--- Extracted data entries ---
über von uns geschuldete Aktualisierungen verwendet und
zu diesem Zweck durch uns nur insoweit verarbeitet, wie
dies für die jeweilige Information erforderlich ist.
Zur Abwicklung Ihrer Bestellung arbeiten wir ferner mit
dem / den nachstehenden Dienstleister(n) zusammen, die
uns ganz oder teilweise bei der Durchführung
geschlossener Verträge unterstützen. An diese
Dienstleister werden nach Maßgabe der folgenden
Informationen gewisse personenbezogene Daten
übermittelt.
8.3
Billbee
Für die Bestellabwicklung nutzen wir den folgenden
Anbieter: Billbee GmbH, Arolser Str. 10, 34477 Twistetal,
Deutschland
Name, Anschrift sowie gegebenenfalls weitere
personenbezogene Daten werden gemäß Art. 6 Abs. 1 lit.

--- Instructions to follow ---
Whenever the word "Billbee" shows up in a line of the entries, copy that line.

--- Exercise solution ---
Billbee
Anbieter: Billbee GmbH, Arolser Str. 10, 34477 Twistetal,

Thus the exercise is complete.